DX Application Performance Management

APM Tech Tip: Cascading Issues

  • 1.  APM Tech Tip: Cascading Issues

    Broadcom Employee
    Posted 12-06-2014 10:17 AM

    CA Tech Tip: Cascading APM Problems


    Introduction
     
    While the present and forthcoming APM troubleshooting covers common problems and resolution, it doesn't always review the complex area of
    cascading issues. I am defining this term as the following:

     

    A chain of usually sequential events across multiple servers resulting in various problems and symptoms. These may reoccur over time.


    For APM CE (CEM), this is one typical sequence

    - A TIM Collector either underpowered or having Introscope Agents connect to it, becomes overloaded
    - The Tim Collector stops communicating with TIM and gets a 4xx/5xx error on the Monitors tab
    -  Defects, btstats (RTTM), stats and other files are backing up on the TIM in /etc/wily/cem/tim/data/out/...
    -  CEM Reports are not being produced
    - A call comes to APM Support

     

      For Introscope, there are similar sequences between MOMs, Collectors, Agents, and other components. (Such as load balancing/Overloading EM issues.)

     


    How to work this issue


    - Although there are various approaches that can be used, I like the functional-workflow approach that I have described in earlier tips.
       If I know the function of a server and the APM components it corresponds with, then typically I can quickly hone in on an issue.
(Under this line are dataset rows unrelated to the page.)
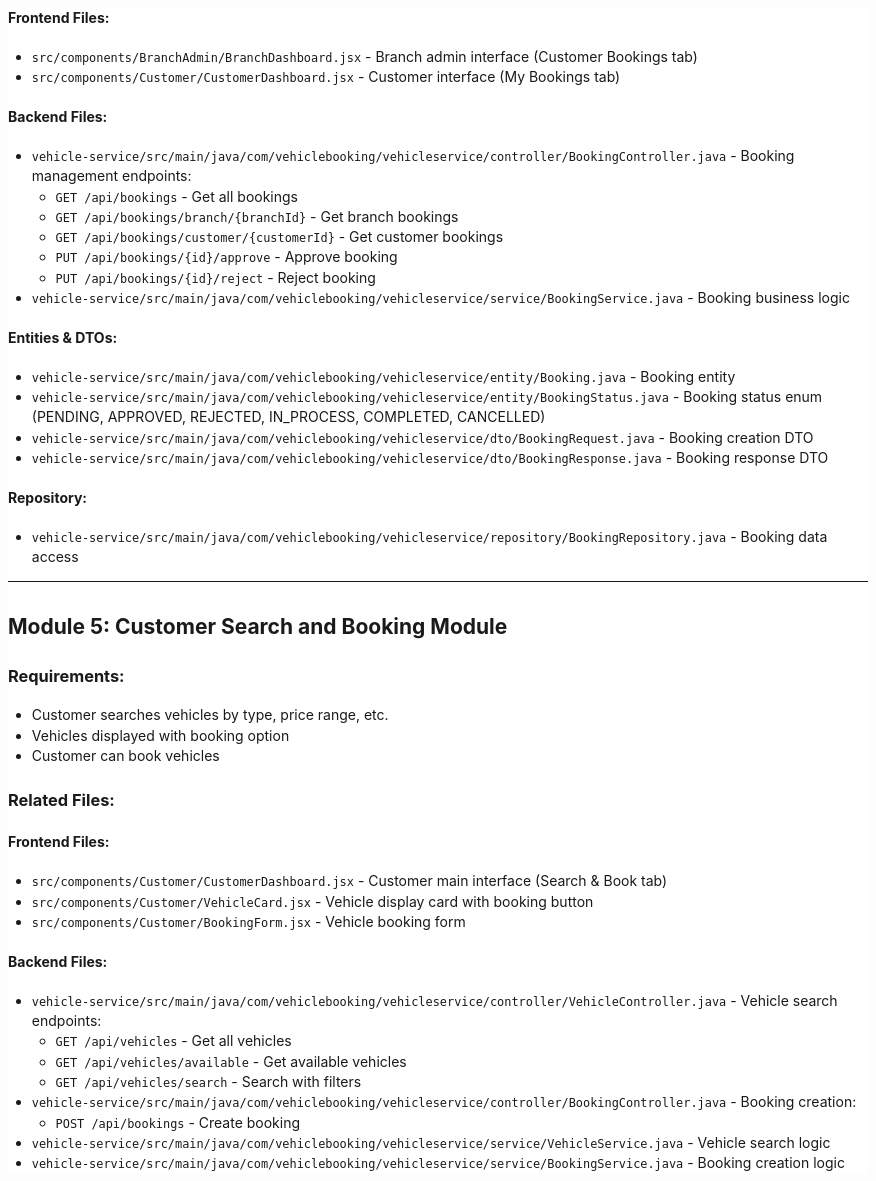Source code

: #### Frontend Files:
- `src/components/BranchAdmin/BranchDashboard.jsx` - Branch admin interface (Customer Bookings tab)
- `src/components/Customer/CustomerDashboard.jsx` - Customer interface (My Bookings tab)

#### Backend Files:
- `vehicle-service/src/main/java/com/vehiclebooking/vehicleservice/controller/BookingController.java` - Booking management endpoints:
  - `GET /api/bookings` - Get all bookings
  - `GET /api/bookings/branch/{branchId}` - Get branch bookings
  - `GET /api/bookings/customer/{customerId}` - Get customer bookings
  - `PUT /api/bookings/{id}/approve` - Approve booking
  - `PUT /api/bookings/{id}/reject` - Reject booking
- `vehicle-service/src/main/java/com/vehiclebooking/vehicleservice/service/BookingService.java` - Booking business logic

#### Entities & DTOs:
- `vehicle-service/src/main/java/com/vehiclebooking/vehicleservice/entity/Booking.java` - Booking entity
- `vehicle-service/src/main/java/com/vehiclebooking/vehicleservice/entity/BookingStatus.java` - Booking status enum (PENDING, APPROVED, REJECTED, IN_PROCESS, COMPLETED, CANCELLED)
- `vehicle-service/src/main/java/com/vehiclebooking/vehicleservice/dto/BookingRequest.java` - Booking creation DTO
- `vehicle-service/src/main/java/com/vehiclebooking/vehicleservice/dto/BookingResponse.java` - Booking response DTO

#### Repository:
- `vehicle-service/src/main/java/com/vehiclebooking/vehicleservice/repository/BookingRepository.java` - Booking data access

---

## Module 5: Customer Search and Booking Module

### Requirements:
- Customer searches vehicles by type, price range, etc.
- Vehicles displayed with booking option
- Customer can book vehicles

### Related Files:

#### Frontend Files:
- `src/components/Customer/CustomerDashboard.jsx` - Customer main interface (Search & Book tab)
- `src/components/Customer/VehicleCard.jsx` - Vehicle display card with booking button
- `src/components/Customer/BookingForm.jsx` - Vehicle booking form

#### Backend Files:
- `vehicle-service/src/main/java/com/vehiclebooking/vehicleservice/controller/VehicleController.java` - Vehicle search endpoints:
  - `GET /api/vehicles` - Get all vehicles
  - `GET /api/vehicles/available` - Get available vehicles
  - `GET /api/vehicles/search` - Search with filters
- `vehicle-service/src/main/java/com/vehiclebooking/vehicleservice/controller/BookingController.java` - Booking creation:
  - `POST /api/bookings` - Create booking
- `vehicle-service/src/main/java/com/vehiclebooking/vehicleservice/service/VehicleService.java` - Vehicle search logic
- `vehicle-service/src/main/java/com/vehiclebooking/vehicleservice/service/BookingService.java` - Booking creation logic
    - By getting the logs across all the impacted server, one can perform an event correlation on determine which events were happening on each server.
    - Breaking into multiple issues and prioritizing them. For this case, I would break into two tickets/issues:

       * Get the files off the TIM by restarting the TIM Collector or disabling/re-enabling the TIM object
       * Clean up the Stats Aggregation issues
      
    If relevant, I would include performance/architecture recommendations that should be addressed by the customer. This could include upgrades/hot fixes
    that usually resolve the issue. By addressing these concerns, the issue should less likely happen in the future.

     

    Questions for Discussion:
    1) What cascading issues have you/are you encountering
    2) Which overall approach did you use to resolve them?
    3) What other troubleshooting topics would you like to be covered in tech Tips?